DESCRIPTION OF THE TASK: Since pictures do not belong in the copy, please repeat every record below exactly without them.

(Collection entries)
..........

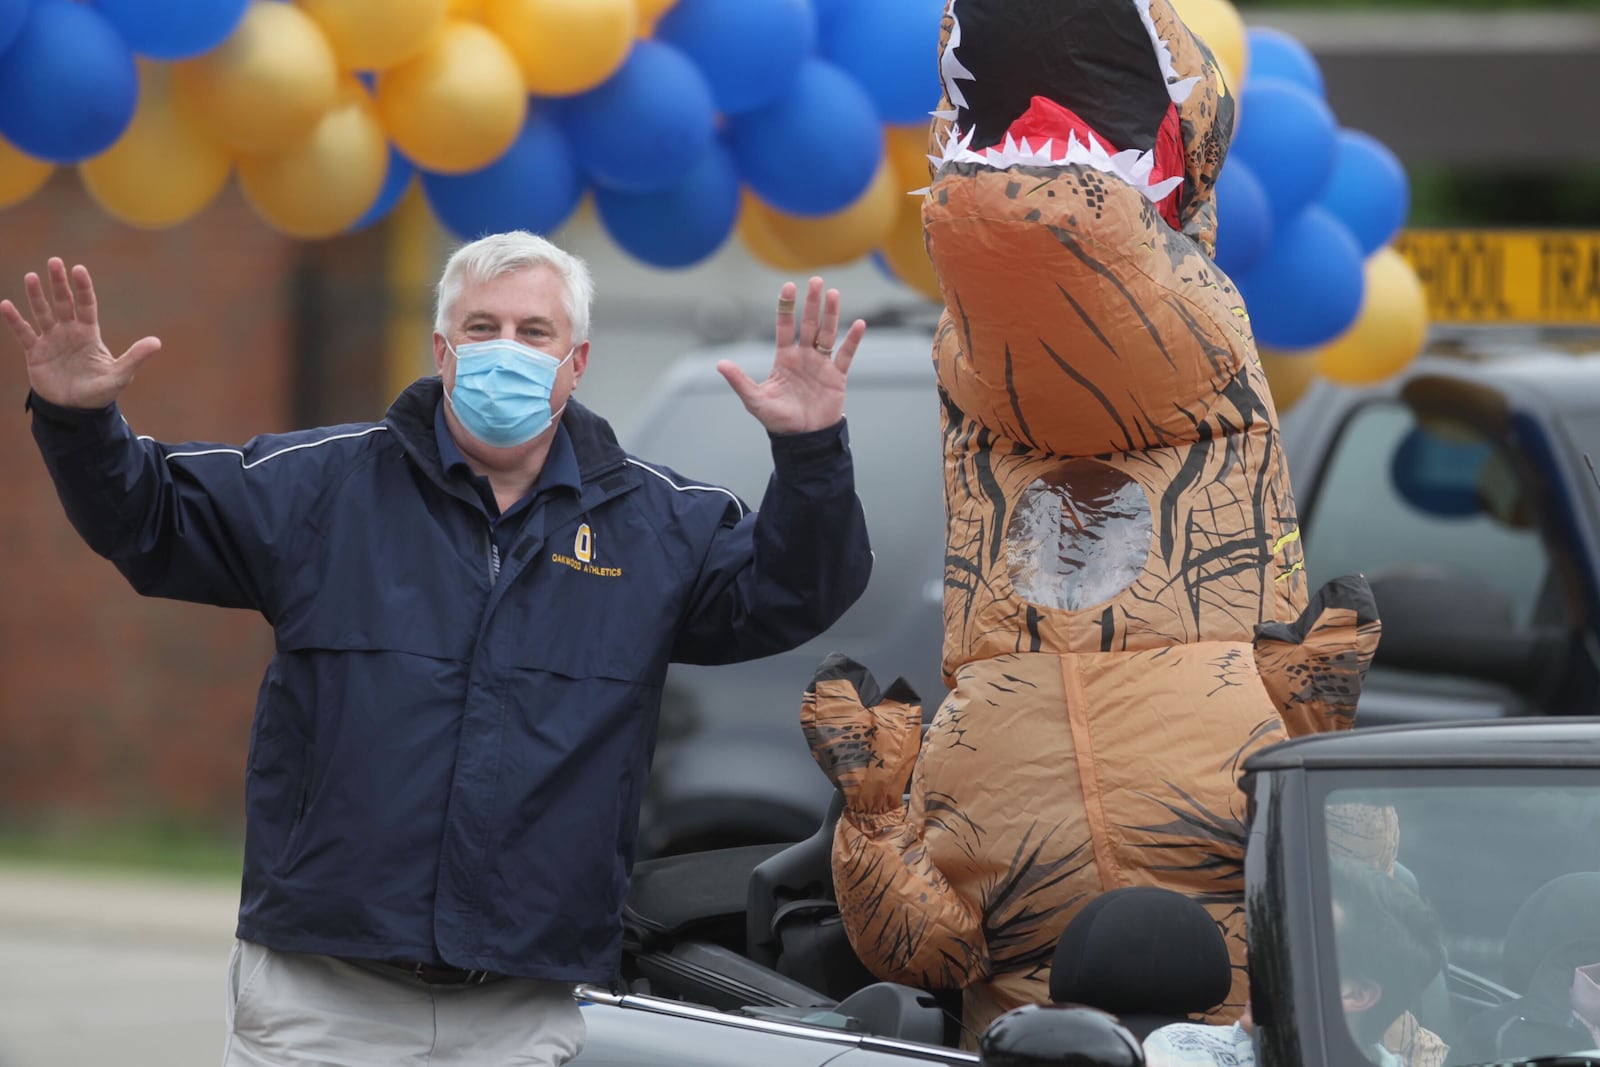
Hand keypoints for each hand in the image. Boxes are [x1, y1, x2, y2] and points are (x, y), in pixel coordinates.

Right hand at [2, 258, 160, 409]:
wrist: (76, 411)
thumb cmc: (100, 392)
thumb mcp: (120, 374)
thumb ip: (135, 357)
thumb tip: (157, 342)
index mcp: (89, 333)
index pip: (86, 305)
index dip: (82, 288)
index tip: (78, 269)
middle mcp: (69, 332)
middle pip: (63, 302)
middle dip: (59, 283)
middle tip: (55, 261)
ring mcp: (51, 341)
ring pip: (42, 313)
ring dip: (36, 296)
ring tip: (31, 276)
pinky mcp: (35, 353)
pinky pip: (24, 333)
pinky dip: (15, 320)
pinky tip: (6, 304)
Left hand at [717, 276, 865, 434]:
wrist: (803, 439)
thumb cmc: (778, 420)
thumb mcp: (755, 400)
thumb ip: (740, 380)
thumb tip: (719, 363)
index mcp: (784, 358)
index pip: (785, 326)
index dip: (787, 307)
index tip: (788, 287)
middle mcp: (804, 357)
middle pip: (809, 324)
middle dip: (812, 303)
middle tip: (816, 280)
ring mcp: (822, 365)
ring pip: (828, 333)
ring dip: (832, 314)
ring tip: (834, 293)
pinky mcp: (837, 376)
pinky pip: (845, 355)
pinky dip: (853, 340)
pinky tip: (859, 324)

..........

ANSWER BELOW:
Hand keypoints for each hand in the image. Boxes are [x1, y1, x2, y2] and points are (x, y), in pixel coordinates.

Right hand at [2, 258, 160, 409]:
wrist: (76, 411)
thumb cmc: (100, 392)
thumb mcp: (120, 374)
thumb ip: (135, 357)
thumb tip: (157, 342)
index mcp: (89, 333)
index pip: (86, 305)
index dip: (82, 288)
index tip: (78, 269)
middle mcp: (69, 332)
middle pip: (63, 302)
middle dip: (59, 283)
middle tip: (55, 261)
ring mcp: (51, 341)
ring pip: (42, 313)
ring dip: (36, 296)
ring tip: (31, 276)
pinky mcp: (35, 353)
pinky pip: (24, 333)
pinky dip: (15, 320)
pinky tip: (6, 304)
Left hand at [717, 276, 865, 434]:
wrist: (803, 439)
thumb cmc: (778, 420)
thumb mcp: (755, 400)
thumb ip: (740, 380)
thumb tip: (719, 363)
index mcp: (784, 358)
index pip: (785, 326)
index dip: (787, 307)
index tip: (788, 287)
middle mcp: (804, 357)
middle pip: (809, 324)
middle dip: (812, 303)
middle tip: (816, 280)
ring mcp: (822, 365)
ring pip: (828, 333)
ring dip: (832, 314)
ring tip: (834, 293)
pinky mcp: (837, 376)
pinky pip: (845, 355)
pinky dip: (853, 340)
pinky tip: (859, 324)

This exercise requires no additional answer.